The latest Accretionary Wedge, the acclaimed gathering of the Geoblogosphere, is hosted this time by Geologist Ron Schott at his "Geology Home Companion Blog" and he is asking for "the most memorable or significant geological event that you've directly experienced."

If a geologist claims to have directly experienced a geological event there are only two possible explanations: the event happens extraordinarily fast or the geologist is very, very old.

In 1859 the British physicist John Tyndall discovered the importance of CO2 and water vapour for the temperature balance in earth's atmosphere. In 1896 the Swedish scientist Svante Arrhenius calculated the variations of temperature for different concentrations of CO2, observing that the emissions of the industry of this gas could modify the atmosphere and the climate.

In 1938 the first measurements in the Polar Regions showed an increase in the measured temperature and since 1979 the scientific community is actively warning of the influence of humankind on the global climate (The New York Times has an exhaustive timeline of Science and Politics of Climate Change).

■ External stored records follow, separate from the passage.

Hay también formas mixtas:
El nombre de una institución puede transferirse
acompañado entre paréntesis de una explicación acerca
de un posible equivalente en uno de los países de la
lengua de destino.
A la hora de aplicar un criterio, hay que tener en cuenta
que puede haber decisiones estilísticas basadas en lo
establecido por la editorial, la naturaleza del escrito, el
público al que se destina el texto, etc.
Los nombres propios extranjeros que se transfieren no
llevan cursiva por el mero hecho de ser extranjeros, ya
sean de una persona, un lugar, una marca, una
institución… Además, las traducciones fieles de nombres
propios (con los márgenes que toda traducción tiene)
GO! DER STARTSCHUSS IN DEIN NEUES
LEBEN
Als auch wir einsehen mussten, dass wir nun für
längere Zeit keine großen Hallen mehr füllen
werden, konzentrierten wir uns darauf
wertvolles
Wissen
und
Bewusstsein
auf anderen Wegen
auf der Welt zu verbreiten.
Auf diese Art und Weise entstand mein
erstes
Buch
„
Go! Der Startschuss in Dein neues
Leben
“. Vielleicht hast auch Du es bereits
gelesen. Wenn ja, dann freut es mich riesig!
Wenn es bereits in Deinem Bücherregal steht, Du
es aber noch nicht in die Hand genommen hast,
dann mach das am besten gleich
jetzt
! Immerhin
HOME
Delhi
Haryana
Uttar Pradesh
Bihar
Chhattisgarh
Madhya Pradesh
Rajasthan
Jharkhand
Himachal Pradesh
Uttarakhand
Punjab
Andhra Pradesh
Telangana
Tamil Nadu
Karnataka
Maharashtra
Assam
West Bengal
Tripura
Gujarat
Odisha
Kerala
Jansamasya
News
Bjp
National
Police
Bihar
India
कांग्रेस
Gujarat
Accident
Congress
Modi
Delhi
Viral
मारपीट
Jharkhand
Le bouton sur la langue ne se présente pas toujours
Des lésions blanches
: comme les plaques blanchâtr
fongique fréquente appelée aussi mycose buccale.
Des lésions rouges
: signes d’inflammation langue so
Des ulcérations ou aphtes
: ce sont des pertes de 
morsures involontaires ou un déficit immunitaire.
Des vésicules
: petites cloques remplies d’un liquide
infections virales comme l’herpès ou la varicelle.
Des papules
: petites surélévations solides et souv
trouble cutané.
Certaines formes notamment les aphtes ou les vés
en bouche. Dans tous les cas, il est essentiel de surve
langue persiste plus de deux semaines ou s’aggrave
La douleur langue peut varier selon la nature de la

If we compressed earth's history in one year, these 150 years would be approximately one second and still more than double an average human lifespan. It therefore could seem that the physics behind anthropogenic global warming is abstract and the effects only perceivable by a human observer in a remote future.

However black and white photos from just two generations ago show us entire valleys covered by a glacier and the glacial retreat has increased in speed in the last decades. Now even a young geologist can report the disappearance of glaciers and the actual environmental and climate change as first hand experience - a memorable, but also alarming experience.

Fig.1. & Fig.2. Two alpine glaciers at the beginning of the 20th century and in the early 21st century (image in public domain).